Learning Chinese-specific encoding for phonetic similarity

5 years ago

Anonymous $L9wC17otzH

https://phys.org/news/2018-11-chinese-specific-encoding-phonetic-similarity.html

Most algorithms for phonetic similarity are motivated by English use cases, and designed for Indo-European languages. However, many languages, such as Chinese, have a different phonetic structure. The speech sound of a Chinese character is represented by a single syllable in Pinyin, the official Romanization system of Chinese. A Pinyin syllable consists of: an (optional) initial (such as 'b', 'zh', or 'x'), a final (such as 'a', 'ou', 'wai', or 'yuan') and tone (of which there are five). Mapping these speech sounds to English phonemes results in a fairly inaccurate representation, and using Indo-European phonetic similarity algorithms further compounds the problem. For example, two well-known algorithms, Soundex and Double Metaphone, index consonants while ignoring vowels (and have no concept of tones).
As a Pinyin syllable represents an average of seven different Chinese characters, the preponderance of homophones is even greater than in English.

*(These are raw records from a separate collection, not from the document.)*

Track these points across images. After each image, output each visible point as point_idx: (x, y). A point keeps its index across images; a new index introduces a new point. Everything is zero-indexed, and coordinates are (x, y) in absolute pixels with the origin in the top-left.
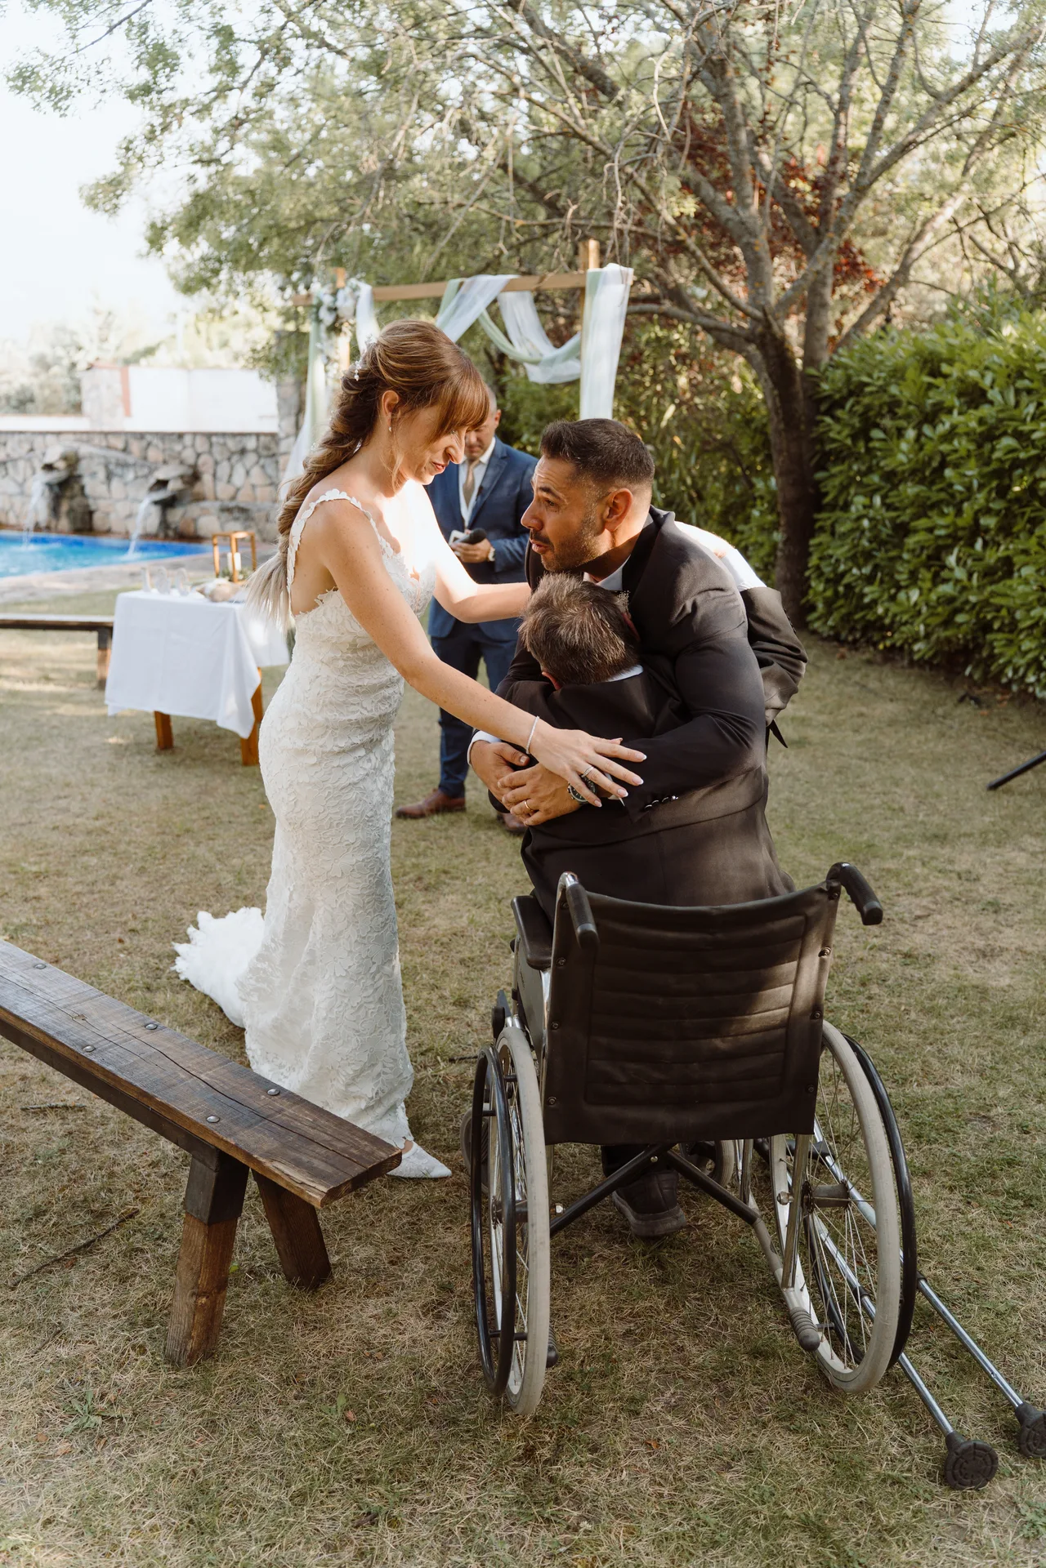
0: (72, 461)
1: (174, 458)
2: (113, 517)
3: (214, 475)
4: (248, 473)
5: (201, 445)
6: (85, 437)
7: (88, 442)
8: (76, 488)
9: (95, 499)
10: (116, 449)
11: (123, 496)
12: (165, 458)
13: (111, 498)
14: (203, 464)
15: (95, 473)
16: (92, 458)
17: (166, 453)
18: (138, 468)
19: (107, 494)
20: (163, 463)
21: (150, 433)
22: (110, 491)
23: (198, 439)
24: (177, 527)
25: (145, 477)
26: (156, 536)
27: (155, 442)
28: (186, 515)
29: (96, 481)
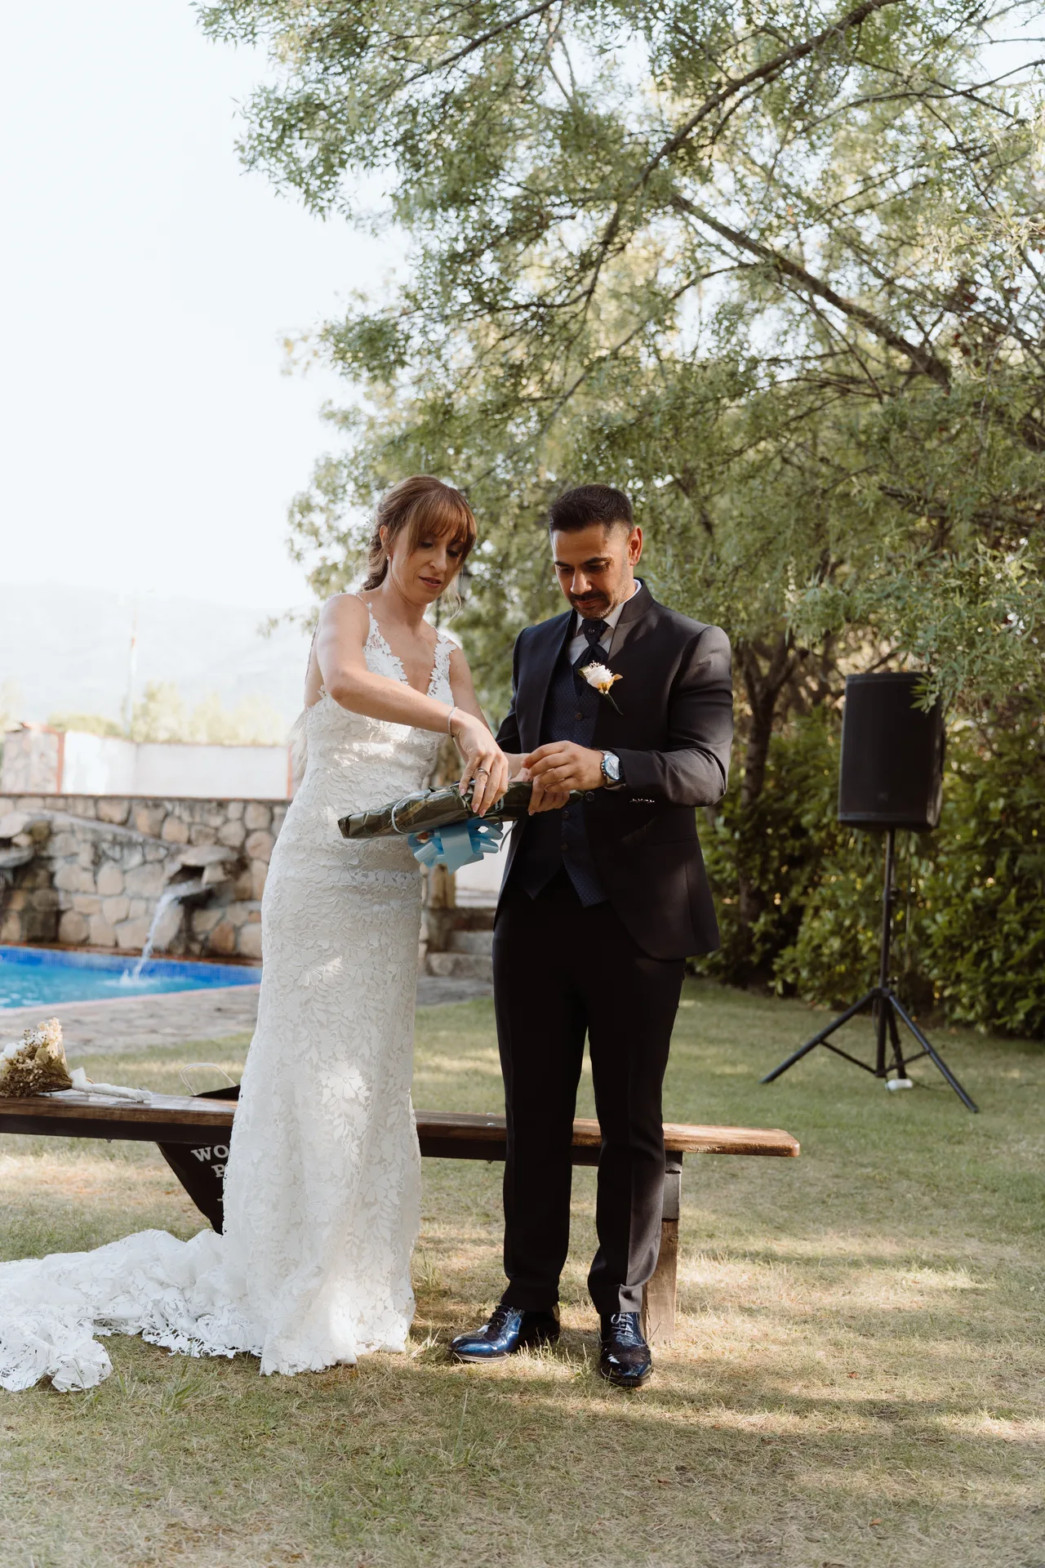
0: (41, 836)
1: (207, 836)
2: (94, 921)
5: (256, 818)
6: (61, 803)
7: (65, 810)
8: (42, 874)
9: (67, 892)
10: (111, 822)
11: (119, 889)
12: (193, 837)
13: (96, 893)
14: (255, 847)
15: (74, 855)
16: (73, 832)
17: (195, 828)
18: (147, 850)
19: (90, 886)
20: (189, 842)
21: (170, 799)
22: (95, 882)
23: (251, 809)
24: (206, 939)
25: (161, 861)
26: (169, 952)
27: (177, 812)
28: (224, 922)
29: (75, 867)
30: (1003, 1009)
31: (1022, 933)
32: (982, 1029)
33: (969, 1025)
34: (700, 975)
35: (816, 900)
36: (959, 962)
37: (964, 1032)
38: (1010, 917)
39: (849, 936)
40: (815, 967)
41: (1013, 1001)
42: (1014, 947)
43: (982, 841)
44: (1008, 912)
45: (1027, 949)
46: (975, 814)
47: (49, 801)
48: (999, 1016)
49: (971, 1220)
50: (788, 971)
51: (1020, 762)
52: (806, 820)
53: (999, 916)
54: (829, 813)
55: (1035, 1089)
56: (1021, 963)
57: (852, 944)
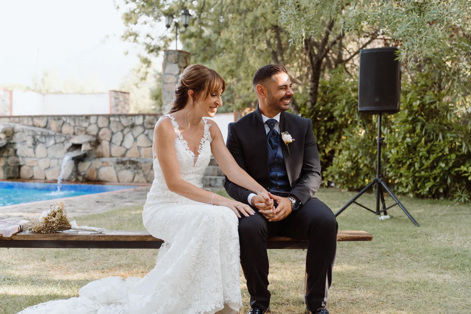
0: (10, 134)
1: (82, 131)
2: (35, 169)
3: (110, 142)
4: (135, 139)
5: (102, 122)
6: (17, 119)
7: (19, 122)
8: (11, 150)
9: (23, 157)
10: (39, 127)
11: (45, 155)
12: (76, 132)
13: (35, 157)
14: (103, 135)
15: (25, 141)
16: (23, 132)
17: (76, 128)
18: (56, 138)
19: (32, 154)
20: (74, 134)
21: (65, 116)
22: (35, 153)
23: (100, 119)
24: (85, 174)
25: (63, 142)
26: (68, 181)
27: (68, 121)
28: (92, 167)
29: (25, 146)
30: (420, 187)
31: (427, 155)
32: (411, 195)
33: (404, 194)
35: (340, 146)
36: (402, 168)
37: (403, 197)
38: (422, 149)
39: (355, 161)
40: (341, 174)
41: (424, 183)
42: (424, 161)
43: (410, 119)
44: (421, 147)
45: (429, 162)
46: (407, 108)
47: (12, 119)
48: (418, 190)
49: (428, 266)
50: (329, 176)
51: (426, 85)
52: (336, 113)
53: (418, 149)
54: (346, 110)
55: (439, 217)
56: (427, 168)
57: (356, 164)
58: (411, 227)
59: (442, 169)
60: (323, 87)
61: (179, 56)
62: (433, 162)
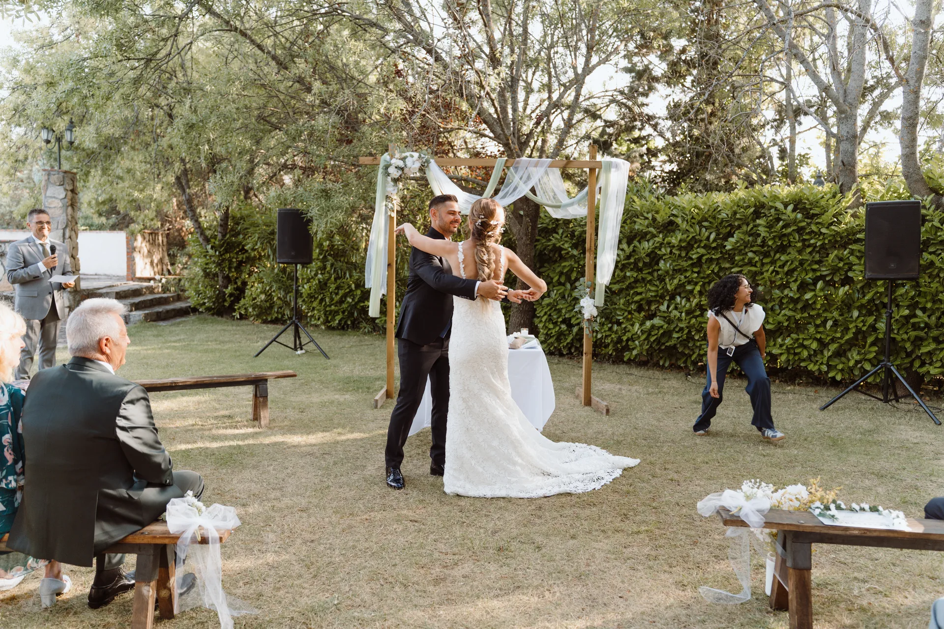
30: (331, 320)
31: (337, 291)
32: (323, 327)
33: (316, 326)
34: (202, 312)
35: (253, 279)
36: (314, 303)
38: (332, 285)
39: (268, 294)
40: (254, 307)
41: (334, 316)
42: (334, 296)
43: (321, 257)
45: (338, 297)
48: (329, 322)
49: (335, 390)
50: (242, 309)
52: (248, 247)
53: (328, 285)
55: (346, 348)
56: (337, 302)
57: (269, 296)
58: (323, 360)
59: (350, 304)
60: (234, 218)
61: (64, 177)
62: (342, 297)
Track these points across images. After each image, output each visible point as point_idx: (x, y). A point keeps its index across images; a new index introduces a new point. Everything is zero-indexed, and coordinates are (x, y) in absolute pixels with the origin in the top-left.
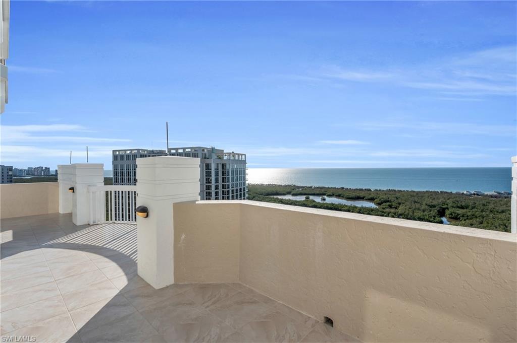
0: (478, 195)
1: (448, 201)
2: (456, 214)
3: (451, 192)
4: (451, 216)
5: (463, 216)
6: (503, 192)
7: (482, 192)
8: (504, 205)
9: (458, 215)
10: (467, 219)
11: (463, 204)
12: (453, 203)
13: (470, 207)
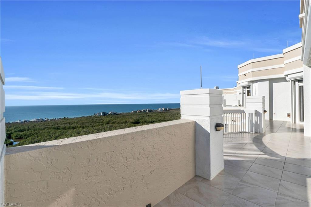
0: (26, 122)
1: (11, 129)
2: (20, 136)
3: (9, 123)
4: (16, 137)
5: (25, 136)
6: (39, 119)
7: (29, 120)
8: (43, 125)
9: (21, 135)
10: (28, 136)
11: (22, 129)
12: (15, 129)
13: (27, 130)
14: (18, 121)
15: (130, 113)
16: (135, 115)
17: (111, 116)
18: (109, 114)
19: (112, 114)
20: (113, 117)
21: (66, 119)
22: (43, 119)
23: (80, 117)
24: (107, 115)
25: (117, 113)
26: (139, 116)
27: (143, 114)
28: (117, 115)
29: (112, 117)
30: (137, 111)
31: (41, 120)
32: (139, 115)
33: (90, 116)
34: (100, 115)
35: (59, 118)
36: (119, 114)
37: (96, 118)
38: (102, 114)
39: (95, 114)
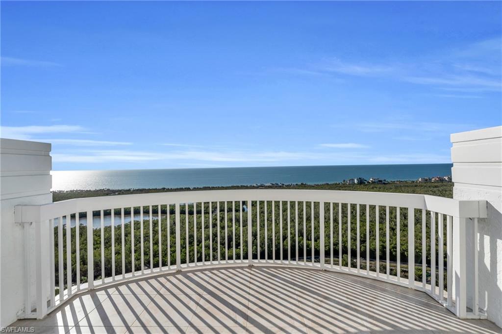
14: (255, 185)
15: (413, 182)
16: (425, 186)
17: (372, 186)
18: (368, 182)
19: (375, 182)
20: (376, 188)
21: (303, 186)
22: (277, 184)
23: (323, 185)
24: (365, 183)
25: (385, 180)
26: (435, 189)
27: (446, 186)
28: (384, 184)
29: (373, 188)
30: (430, 180)
31: (276, 185)
32: (436, 187)
33: (336, 184)
34: (355, 184)
35: (295, 184)
36: (389, 183)
37: (344, 187)
38: (356, 181)
39: (344, 181)
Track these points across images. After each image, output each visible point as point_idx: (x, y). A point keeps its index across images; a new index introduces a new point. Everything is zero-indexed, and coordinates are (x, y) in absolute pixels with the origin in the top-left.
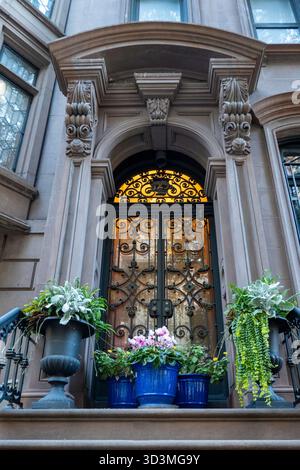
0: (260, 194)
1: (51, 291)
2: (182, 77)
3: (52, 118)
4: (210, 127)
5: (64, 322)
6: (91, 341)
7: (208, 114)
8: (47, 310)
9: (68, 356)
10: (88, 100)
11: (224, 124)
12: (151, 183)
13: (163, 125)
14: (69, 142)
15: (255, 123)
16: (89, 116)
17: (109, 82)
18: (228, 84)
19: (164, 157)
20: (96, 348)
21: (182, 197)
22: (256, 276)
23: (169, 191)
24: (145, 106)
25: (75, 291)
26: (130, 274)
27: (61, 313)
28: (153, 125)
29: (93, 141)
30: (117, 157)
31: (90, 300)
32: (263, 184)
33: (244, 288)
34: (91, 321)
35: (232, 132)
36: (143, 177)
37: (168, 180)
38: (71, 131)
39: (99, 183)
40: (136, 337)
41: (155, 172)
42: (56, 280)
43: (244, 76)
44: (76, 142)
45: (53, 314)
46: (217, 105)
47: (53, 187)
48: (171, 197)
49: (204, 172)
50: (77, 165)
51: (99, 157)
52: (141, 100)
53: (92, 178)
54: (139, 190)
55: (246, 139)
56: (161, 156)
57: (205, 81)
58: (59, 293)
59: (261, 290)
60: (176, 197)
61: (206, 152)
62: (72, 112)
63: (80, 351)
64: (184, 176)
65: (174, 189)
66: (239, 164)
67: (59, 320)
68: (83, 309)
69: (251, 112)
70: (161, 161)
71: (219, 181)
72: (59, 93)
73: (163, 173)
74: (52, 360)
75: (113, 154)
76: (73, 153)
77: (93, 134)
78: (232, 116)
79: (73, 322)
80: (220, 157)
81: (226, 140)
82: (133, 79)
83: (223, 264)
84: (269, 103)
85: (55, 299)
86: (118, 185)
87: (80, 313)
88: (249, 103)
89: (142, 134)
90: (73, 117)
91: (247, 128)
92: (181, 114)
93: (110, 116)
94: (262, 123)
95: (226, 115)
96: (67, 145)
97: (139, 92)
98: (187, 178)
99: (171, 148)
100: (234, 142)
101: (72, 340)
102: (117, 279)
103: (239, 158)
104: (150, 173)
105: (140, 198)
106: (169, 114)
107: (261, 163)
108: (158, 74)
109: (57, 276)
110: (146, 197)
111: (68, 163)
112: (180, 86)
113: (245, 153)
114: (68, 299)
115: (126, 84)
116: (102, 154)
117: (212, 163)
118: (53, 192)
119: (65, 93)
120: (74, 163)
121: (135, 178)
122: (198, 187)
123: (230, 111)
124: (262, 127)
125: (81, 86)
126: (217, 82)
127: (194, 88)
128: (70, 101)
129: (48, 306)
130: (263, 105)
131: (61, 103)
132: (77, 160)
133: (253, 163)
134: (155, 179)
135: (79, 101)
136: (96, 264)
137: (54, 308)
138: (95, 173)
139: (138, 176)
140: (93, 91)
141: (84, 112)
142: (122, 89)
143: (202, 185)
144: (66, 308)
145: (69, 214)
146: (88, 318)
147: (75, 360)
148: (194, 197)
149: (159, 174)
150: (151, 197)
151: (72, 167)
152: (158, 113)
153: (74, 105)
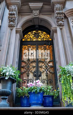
0: (68, 37)
1: (3, 68)
2: (43, 4)
3: (4, 16)
4: (52, 18)
5: (6, 78)
6: (15, 85)
7: (51, 14)
8: (1, 74)
9: (8, 90)
10: (15, 11)
11: (56, 17)
12: (34, 34)
13: (38, 18)
14: (9, 23)
15: (65, 17)
16: (15, 16)
17: (21, 6)
18: (57, 6)
19: (38, 27)
20: (17, 87)
21: (44, 39)
22: (67, 63)
23: (40, 37)
24: (32, 12)
25: (10, 68)
26: (27, 63)
27: (6, 75)
28: (34, 18)
29: (16, 22)
30: (24, 27)
31: (15, 71)
32: (69, 35)
33: (64, 67)
34: (15, 78)
35: (58, 20)
36: (31, 33)
37: (39, 34)
38: (10, 20)
39: (18, 35)
40: (29, 83)
41: (35, 31)
42: (4, 65)
43: (61, 4)
44: (11, 23)
45: (3, 76)
46: (54, 12)
47: (4, 36)
48: (40, 39)
49: (50, 31)
50: (12, 30)
51: (18, 27)
52: (31, 11)
53: (16, 33)
54: (30, 37)
55: (63, 22)
56: (37, 27)
57: (50, 5)
58: (5, 69)
59: (69, 68)
60: (42, 39)
61: (51, 26)
62: (10, 14)
63: (11, 88)
64: (44, 32)
65: (41, 37)
66: (61, 29)
67: (5, 78)
68: (13, 74)
69: (64, 14)
70: (37, 28)
71: (55, 34)
72: (6, 9)
73: (38, 32)
74: (2, 91)
75: (22, 26)
76: (10, 26)
77: (16, 20)
78: (58, 15)
79: (9, 78)
80: (55, 27)
81: (57, 22)
82: (28, 5)
83: (57, 59)
84: (69, 11)
85: (4, 71)
86: (24, 35)
87: (12, 76)
88: (63, 11)
89: (31, 21)
90: (10, 16)
91: (63, 18)
92: (43, 15)
93: (22, 15)
94: (67, 17)
95: (56, 15)
96: (8, 24)
97: (30, 8)
98: (45, 33)
99: (40, 24)
100: (59, 22)
101: (9, 84)
102: (23, 64)
103: (61, 27)
104: (34, 32)
105: (30, 39)
106: (39, 14)
107: (67, 28)
108: (36, 3)
109: (5, 63)
110: (32, 39)
111: (9, 29)
112: (42, 7)
113: (63, 26)
114: (8, 71)
115: (26, 6)
116: (19, 26)
117: (52, 29)
118: (4, 38)
119: (8, 9)
120: (11, 29)
121: (29, 33)
122: (48, 36)
123: (58, 14)
124: (67, 18)
125: (13, 7)
126: (54, 5)
127: (47, 7)
128: (10, 11)
129: (2, 73)
130: (68, 12)
131: (7, 12)
132: (11, 28)
133: (65, 29)
134: (35, 34)
135: (12, 11)
136: (17, 60)
137: (3, 74)
138: (17, 32)
139: (30, 33)
140: (16, 8)
141: (14, 14)
142: (25, 8)
143: (50, 35)
144: (7, 74)
145: (9, 44)
146: (14, 77)
147: (10, 91)
148: (47, 39)
149: (36, 32)
150: (34, 39)
151: (10, 30)
152: (36, 14)
153: (11, 12)
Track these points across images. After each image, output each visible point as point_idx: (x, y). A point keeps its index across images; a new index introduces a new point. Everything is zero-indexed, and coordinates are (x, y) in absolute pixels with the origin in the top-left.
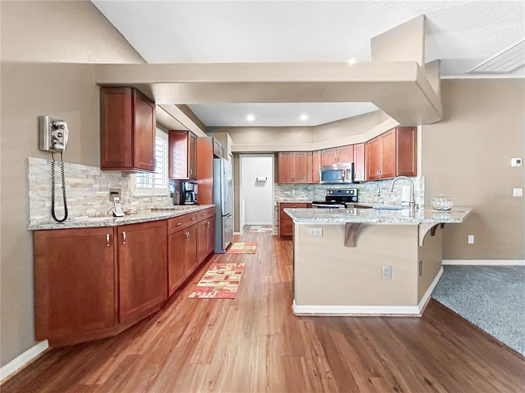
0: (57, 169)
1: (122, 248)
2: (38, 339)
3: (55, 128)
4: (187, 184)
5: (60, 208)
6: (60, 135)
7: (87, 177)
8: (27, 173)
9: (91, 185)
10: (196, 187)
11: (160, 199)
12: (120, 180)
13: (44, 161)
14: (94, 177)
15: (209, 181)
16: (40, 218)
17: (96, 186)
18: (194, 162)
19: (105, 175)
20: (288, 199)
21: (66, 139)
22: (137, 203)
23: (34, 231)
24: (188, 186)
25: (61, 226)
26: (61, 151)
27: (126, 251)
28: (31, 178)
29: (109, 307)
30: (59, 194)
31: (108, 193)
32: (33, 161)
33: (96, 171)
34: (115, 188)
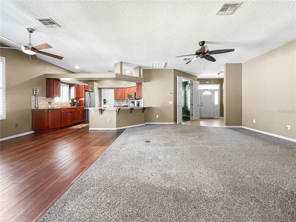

Meanwhile, the use of Pinyin for text creation is extremely prevalent in mobile and chat applications, both when using speech-to-text and when typing directly, as it is more practical to input a Pinyin syllable and select the intended character. As a result, phonetic-based input mistakes are extremely common, highlighting the need for a very accurate phonetic similarity algorithm that can be relied on to remedy errors.